Византийцы сохранили связь с античностью, и, пока Запад восполнял потерянное знание, а мусульманский Восток обучался, Византия просто замерла и ждала. Возможно, в каком-то смысле византийцы потеряли время, не развиваясь дальше. Ведь они могли сами сделать шаг вперед, но не сделали, и догоняющие соседи неожиданно оказались впереди. Окружающее византийцев пространство, их повседневная обыденность не подталкивали к тому, чтобы придумывать новое. Запроса на новшества в технологиях и науках не было: все и так хорошо работало.
На Западе мы видим сочетание нескольких традиций: с одной стороны — варварская, с другой — арабская, с третьей — вспоминаемая латинская античность, с четвертой — греческая. На стыке этих традиций и появляются новые идеи. То же самое происходило на мусульманском Востоке: греческая традиция из греческих текстов или сирийских переводов, иранская традиция, сложная сама по себе, с вкраплениями Индии. На стыке этих традиций у мусульман появляются новые идеи, которые начинают превосходить византийские. Византийцы заинтересовываются и начинают это переводить. На самом деле у византийцев все было впереди — если бы они не погибли. Но какого-то изъяна, отличия от других, принципиальной закрытости от нового в византийской культуре не было.

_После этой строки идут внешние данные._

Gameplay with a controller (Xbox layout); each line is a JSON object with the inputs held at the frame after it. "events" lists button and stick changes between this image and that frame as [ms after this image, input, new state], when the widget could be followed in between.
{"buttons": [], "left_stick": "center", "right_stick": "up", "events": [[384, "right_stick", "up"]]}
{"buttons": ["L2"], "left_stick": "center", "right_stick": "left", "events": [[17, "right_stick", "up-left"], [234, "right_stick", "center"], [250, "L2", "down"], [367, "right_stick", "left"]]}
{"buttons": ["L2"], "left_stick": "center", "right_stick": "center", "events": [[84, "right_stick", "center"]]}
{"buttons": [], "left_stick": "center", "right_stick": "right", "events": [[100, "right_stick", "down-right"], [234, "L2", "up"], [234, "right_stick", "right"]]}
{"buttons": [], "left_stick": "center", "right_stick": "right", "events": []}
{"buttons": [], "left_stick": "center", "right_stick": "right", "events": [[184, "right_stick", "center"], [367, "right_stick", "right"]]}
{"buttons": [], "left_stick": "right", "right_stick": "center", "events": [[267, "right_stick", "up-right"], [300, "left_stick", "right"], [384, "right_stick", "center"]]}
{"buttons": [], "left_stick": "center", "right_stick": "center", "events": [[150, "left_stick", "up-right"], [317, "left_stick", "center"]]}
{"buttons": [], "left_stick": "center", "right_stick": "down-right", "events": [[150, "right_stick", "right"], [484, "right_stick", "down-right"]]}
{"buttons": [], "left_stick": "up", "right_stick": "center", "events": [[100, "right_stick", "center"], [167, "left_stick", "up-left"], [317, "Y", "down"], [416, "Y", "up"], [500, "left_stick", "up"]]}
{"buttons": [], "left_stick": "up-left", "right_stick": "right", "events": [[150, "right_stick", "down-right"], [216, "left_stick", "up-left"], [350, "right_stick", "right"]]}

Военные и экономические силы Византии подорвал 1204 год, когда крестоносцы захватили Константинополь. В 1453 году поставлена лишь последняя точка в нараставшей агонии страны. Сложно представить, по какому пути византийцы бы пошли, если бы не эта катастрофа. Вряд ли это был путь затухания и исчерпания себя. Скорее всего, это был бы достойный путь, ведь византийцы были ничем не хуже других. Переработка знаний Востока и Запада могла бы дать очень интересные результаты. Византийцы были готовы двигаться вперед. Всю византийскую историю присутствовал определенный разрыв между их христианской идентичностью и воспринятым античным наследием. Философ Георгий Гемист Плифон в XV веке пытался нивелировать этот разрыв, создавая обновленную философию и неоязыческую религиозную доктрину. Он стал родоначальником возрожденческого платонизма. А Григорий Палама в XIV веке разработал оригинальную мистико-богословскую доктрину. Подобных примеров, указывающих на мощный интеллектуальный потенциал Византии, очень много. Византийцы были готовы к тому, чтобы воспринимать новое. Но сложилось так, что Византия была завоевана соседями, естественное развитие культуры прервалось.